In 1923, Hollins played at the inaugural recital of the Caird Hall Organ, Dundee, Scotland, which he had designed. This famous concert organ was the first built by Harrison & Harrison, Durham, England, and has been maintained by them since. It is a Grade 1 Historic Organ (BIOS) and is recognized as one of the finest instruments of its kind in the UK and further afield.

==Concert tours==
Hollins made multiple concert tours. His first tours of the United States took place in 1886 and 1888, when he played with many leading orchestras. In 1904, Hollins toured New Zealand and Australia. In 1907, 1909 and 1916 he went to South Africa to give a series of concerts at Johannesburg, Port Elizabeth, and Cape Town, giving the opening recital for the organ at the new Town Hall in Cape Town. He had been instrumental in developing the specification for the organ. On 2 and 9 August 1907 he played on the Feather Market Hall organ, Port Elizabeth, which at that time was the largest organ in South Africa. In 1913 he played in Germany, recording for the Welte Philharmonic Organ.

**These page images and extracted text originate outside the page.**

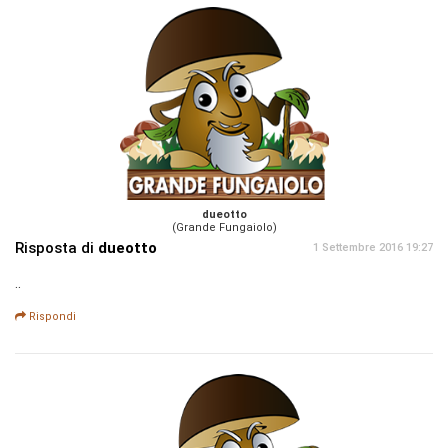
dueotto
(Grande Fungaiolo)
Risposta di
dueotto
1 Settembre 2016 19:27
..
Rispondi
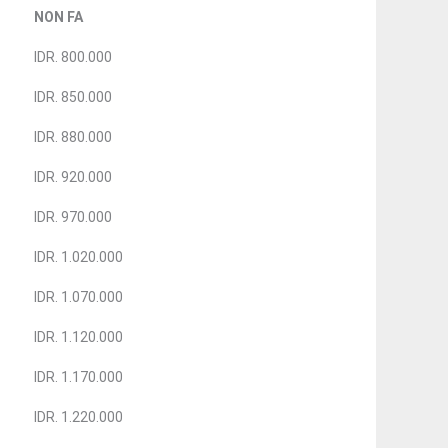
NON FA
IDR. 800.000
IDR. 850.000
IDR. 880.000
IDR. 920.000
IDR. 970.000
IDR. 1.020.000
IDR. 1.070.000
IDR. 1.120.000
IDR. 1.170.000
IDR. 1.220.000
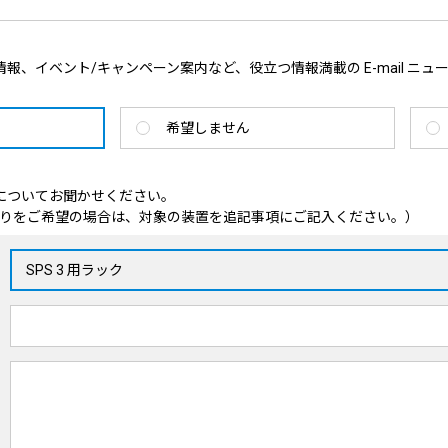
報、イベント/キャンペーン案内など、役立つ情報満載の E-mail ニュ
希望しません
についてお聞かせください。
りをご希望の場合は、対象の装置を追記事項にご記入ください。）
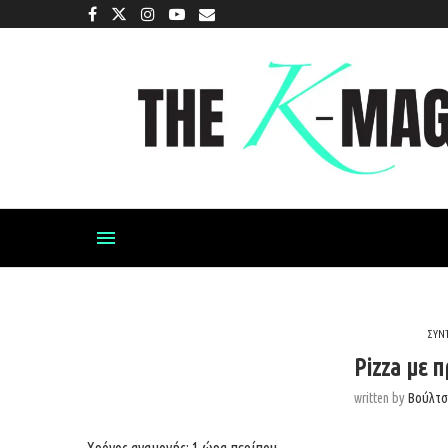
ΣΥΝ
Pizza με 
written by
Βούλτσ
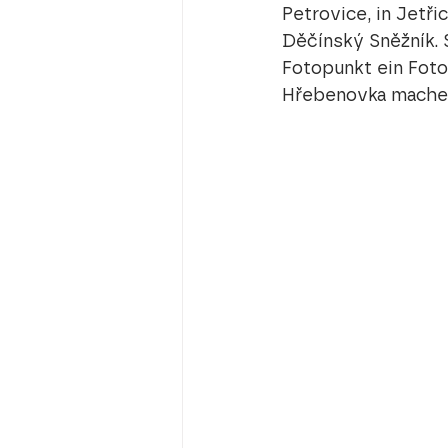
Petrovice, in Jetři
Děčínský Sněžník.
Fotopunkt ein Foto 
Hřebenovka mache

In 1925–26 Hollins gave a major tour of the United States, during which he visited 65 cities. It has been estimated that Hollins traveled some 600,000 miles on his concert tours.

==Composition==
Hollins composed over 50 organ works and some church music, as well as a small number of secular solo songs, part-songs and piano pieces. There are three substantial Concert Overtures for the organ (1885, 1899 and 1922), showing the influence of Mendelssohn. The published anthems include The Earth is the Lord's and O Worship the Lord. His best known work is A Song of Sunshine, a short organ piece published in 1913. Recordings of his organ compositions have been made by David Liddle and Timothy Byram-Wigfield.

In 1922, Hollins was awarded an honorary doctorate of music from the University of Edinburgh. This was in addition to being made an Honorary Fellow of the Royal College of Organists in 1904.

Hollins was a close friend of another blind organist, William Wolstenholme, and the two often played each others' compositions. In later years, Hollins wrote A Blind Musician Looks Back, his memories as an organist and teacher.

He died in Edinburgh in 1942, aged 76.